Monday, April 9, 2012

Easter "Service"

In our ongoing quest to find a church that fits the esoteric members of our extensive family we decided to skip the usual Easter morning service. Christmas and Easter services are rarely indicative of the true character of a local body and since it just seemed like a whole lot of work to get everyone up early and ready (so that we could struggle to find parking and then squeeze into a pew surrounded by people who probably wouldn’t be there the following week) we decided to take a different route: The Passion Play.

There is a large church near our house that holds a drama each Easter. I’ve been to this church a few times in the past to see concerts (Rich Mullins twice, Phil Keaggy and Steve Curtis Chapman once each) and once for a service during college where a few people spoke in tongues and no one interpreted. Since that lone service the church body moved to a different location and sold the building off to another body of believers. With little or no research the Mrs. and I thought it would be good to take the kids to this play, a kind of immersive dramatic telling of Christ’s life, death, and resurrection that might help us see things in a fresh light.

The ticket said doors opened at six and the show started at 7:30. Having experience with showing up in the nick of time only to search and search for seats for my entire brood, I went by myself a bit after six to save seats. Entering into the church I was immediately impressed. The hallways were made up like the streets of Jerusalem and every member of the cast was in costume, populating the streets in character. You could eat figs or pomegranate juice, pet a camel or a baby sheep, even give alms to a blind beggar. I found seats for us all and immediately called Melynda so that they could arrive early and experience “Jerusalem.”

Eventually the show started with a crowded, noisy, chaotic stage full of (nearly) the entire cast. The scene told of how the census was ordered, complete with a Roman soldier on a horse going up and down the aisles. The lights dimmed and opened again on Mary, Joseph, and a real live almost-newborn. As a joke I leaned over to Melynda and sang “Mary did you know?” And then the music started up... and it was “Mary Did You Know” sung in full-out hot dogging American Idol (or Starsearch for us old timers) style. That was our first warning. It was also about the only song we heard that night whose words we could fully understand. It continued in this way, a scene or two and then a funky loud gospel song sung full of squeals and vocal tricks, often with three or more singers taking the spot light. It was a nice distraction from the “scenes” which were often very large crowd scenes full of people shouting over each other, stretching things out waaaaay too long because the instrumental music needed another minute to complete.

The acting was mostly decent. Except for the lead pharisee. This guy must have gone to the William Shatner school of acting. I... kid... you NOT! It was agonizing to where we were both saying, “Speed it up, man!” Between the music and the spots of bad acting it was impossible to get into the drama.

The worst part, however, was near the end. Jesus was being beaten while a crowd had (it seemed) everyone reaching for something (“What’s my motivation for reaching?”). It was about as close to touching as the play got. And then someone must have pushed the wrong button or something because loud and funky dance music started up. Except it was no mistake. The choir, with a few hot trotting lead singers, went through a jumpin’ ramped up number with a man portraying our beaten Savior laying in a heap before our eyes. It was one of the most disrespectful and irreverent spectacles I’ve ever witnessed.

▸ **REQUEST**: Quote the post about the Easter passion play word for word, starting at "There is a large" and ending after "a fresh light.".

Spatial reasoning rows:
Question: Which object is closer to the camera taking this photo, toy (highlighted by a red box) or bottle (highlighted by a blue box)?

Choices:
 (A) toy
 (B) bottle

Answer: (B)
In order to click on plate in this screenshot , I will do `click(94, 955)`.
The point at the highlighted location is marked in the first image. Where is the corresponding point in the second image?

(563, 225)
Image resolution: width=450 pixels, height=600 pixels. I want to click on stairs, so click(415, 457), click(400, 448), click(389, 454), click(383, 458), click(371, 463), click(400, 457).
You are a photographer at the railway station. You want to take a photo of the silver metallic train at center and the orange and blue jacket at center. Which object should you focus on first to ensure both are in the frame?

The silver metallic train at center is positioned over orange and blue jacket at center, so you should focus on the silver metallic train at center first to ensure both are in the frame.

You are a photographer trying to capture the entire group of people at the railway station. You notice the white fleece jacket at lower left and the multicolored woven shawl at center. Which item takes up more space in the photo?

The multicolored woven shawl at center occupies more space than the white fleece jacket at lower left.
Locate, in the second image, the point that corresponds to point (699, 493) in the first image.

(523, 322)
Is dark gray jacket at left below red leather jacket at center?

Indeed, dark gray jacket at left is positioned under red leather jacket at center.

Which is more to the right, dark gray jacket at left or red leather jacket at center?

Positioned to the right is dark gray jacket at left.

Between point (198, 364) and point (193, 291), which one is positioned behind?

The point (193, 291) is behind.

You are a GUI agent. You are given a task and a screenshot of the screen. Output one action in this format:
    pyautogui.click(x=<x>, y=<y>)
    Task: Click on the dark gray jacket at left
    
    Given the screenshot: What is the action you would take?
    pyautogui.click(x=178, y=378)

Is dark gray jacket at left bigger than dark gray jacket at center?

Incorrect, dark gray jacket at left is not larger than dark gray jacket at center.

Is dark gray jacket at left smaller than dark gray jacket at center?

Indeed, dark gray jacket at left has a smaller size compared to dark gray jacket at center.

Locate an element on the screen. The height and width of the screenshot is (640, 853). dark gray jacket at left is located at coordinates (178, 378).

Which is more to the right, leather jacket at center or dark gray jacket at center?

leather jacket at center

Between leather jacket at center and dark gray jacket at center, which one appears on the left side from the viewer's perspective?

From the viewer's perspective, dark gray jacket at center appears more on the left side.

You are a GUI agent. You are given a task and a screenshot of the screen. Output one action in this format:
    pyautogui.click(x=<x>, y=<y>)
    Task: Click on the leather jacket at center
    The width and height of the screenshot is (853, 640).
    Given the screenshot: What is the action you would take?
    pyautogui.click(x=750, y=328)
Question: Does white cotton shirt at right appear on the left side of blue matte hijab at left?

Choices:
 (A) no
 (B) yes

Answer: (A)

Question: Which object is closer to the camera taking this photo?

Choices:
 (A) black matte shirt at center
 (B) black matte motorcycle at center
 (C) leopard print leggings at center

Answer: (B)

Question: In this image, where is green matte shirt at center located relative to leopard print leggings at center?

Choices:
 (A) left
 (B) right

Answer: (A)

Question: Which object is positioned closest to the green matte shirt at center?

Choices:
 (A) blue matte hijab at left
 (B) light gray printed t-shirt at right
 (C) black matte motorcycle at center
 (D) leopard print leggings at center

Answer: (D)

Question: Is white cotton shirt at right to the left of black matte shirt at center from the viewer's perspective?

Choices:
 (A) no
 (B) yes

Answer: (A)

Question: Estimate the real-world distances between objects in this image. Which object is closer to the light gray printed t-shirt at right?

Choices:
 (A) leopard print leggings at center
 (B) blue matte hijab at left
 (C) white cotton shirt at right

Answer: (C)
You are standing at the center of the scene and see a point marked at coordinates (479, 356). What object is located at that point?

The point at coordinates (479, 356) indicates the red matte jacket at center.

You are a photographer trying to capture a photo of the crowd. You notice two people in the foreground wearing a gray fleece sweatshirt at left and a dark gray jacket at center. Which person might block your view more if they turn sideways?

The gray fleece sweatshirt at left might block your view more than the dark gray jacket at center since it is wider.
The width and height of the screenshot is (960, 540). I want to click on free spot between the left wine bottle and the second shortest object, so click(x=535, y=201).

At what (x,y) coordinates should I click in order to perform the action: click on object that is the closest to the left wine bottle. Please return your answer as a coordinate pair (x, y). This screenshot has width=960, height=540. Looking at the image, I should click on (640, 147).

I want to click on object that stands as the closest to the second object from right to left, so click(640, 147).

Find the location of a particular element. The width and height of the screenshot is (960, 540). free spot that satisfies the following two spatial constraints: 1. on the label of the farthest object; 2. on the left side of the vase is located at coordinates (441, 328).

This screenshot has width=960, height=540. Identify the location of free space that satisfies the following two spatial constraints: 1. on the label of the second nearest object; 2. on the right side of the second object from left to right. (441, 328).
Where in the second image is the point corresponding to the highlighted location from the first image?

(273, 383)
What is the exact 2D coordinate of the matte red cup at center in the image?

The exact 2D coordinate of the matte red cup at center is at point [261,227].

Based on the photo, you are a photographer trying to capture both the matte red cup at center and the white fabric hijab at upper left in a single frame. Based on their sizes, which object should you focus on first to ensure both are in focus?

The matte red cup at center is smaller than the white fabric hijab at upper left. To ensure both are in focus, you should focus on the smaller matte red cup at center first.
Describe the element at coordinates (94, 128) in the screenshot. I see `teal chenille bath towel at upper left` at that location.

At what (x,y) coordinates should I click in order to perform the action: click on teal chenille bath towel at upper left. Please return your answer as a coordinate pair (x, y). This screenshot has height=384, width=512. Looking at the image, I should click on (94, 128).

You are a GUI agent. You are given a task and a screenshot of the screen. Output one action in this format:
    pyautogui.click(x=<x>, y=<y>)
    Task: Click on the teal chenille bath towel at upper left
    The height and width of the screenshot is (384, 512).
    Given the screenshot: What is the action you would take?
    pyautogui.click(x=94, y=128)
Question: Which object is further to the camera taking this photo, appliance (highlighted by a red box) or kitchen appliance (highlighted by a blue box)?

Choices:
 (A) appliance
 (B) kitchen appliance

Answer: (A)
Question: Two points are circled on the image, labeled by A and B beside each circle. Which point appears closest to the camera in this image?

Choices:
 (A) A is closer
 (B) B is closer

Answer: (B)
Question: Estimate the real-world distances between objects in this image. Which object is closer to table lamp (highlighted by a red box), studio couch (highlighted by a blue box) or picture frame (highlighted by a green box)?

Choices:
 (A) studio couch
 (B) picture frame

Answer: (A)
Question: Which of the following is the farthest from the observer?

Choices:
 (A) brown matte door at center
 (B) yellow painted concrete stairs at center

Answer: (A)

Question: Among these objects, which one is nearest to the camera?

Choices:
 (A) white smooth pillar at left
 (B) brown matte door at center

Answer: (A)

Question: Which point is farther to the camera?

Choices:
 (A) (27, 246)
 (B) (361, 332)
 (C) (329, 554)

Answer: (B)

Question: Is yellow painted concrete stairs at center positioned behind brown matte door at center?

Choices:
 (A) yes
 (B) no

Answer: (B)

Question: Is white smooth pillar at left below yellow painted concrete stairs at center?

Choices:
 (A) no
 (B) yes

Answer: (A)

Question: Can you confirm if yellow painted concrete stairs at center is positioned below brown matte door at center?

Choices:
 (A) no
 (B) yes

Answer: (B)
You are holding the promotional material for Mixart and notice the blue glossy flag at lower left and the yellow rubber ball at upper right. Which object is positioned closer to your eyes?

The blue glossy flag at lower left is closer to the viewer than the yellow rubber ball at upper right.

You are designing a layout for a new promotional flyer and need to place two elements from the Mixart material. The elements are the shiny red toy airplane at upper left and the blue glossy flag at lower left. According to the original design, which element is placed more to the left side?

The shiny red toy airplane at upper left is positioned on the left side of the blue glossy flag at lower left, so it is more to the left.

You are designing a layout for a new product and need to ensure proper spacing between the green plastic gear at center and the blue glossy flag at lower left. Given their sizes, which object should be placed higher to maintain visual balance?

▸ **FINISHED ANSWER**:
There is a large church near our house that holds a drama each Easter. I’ve been to this church a few times in the past to see concerts (Rich Mullins twice, Phil Keaggy and Steve Curtis Chapman once each) and once for a service during college where a few people spoke in tongues and no one interpreted. Since that lone service the church body moved to a different location and sold the building off to another body of believers. With little or no research the Mrs. and I thought it would be good to take the kids to this play, a kind of immersive dramatic telling of Christ’s life, death, and resurrection that might help us see things in a fresh light.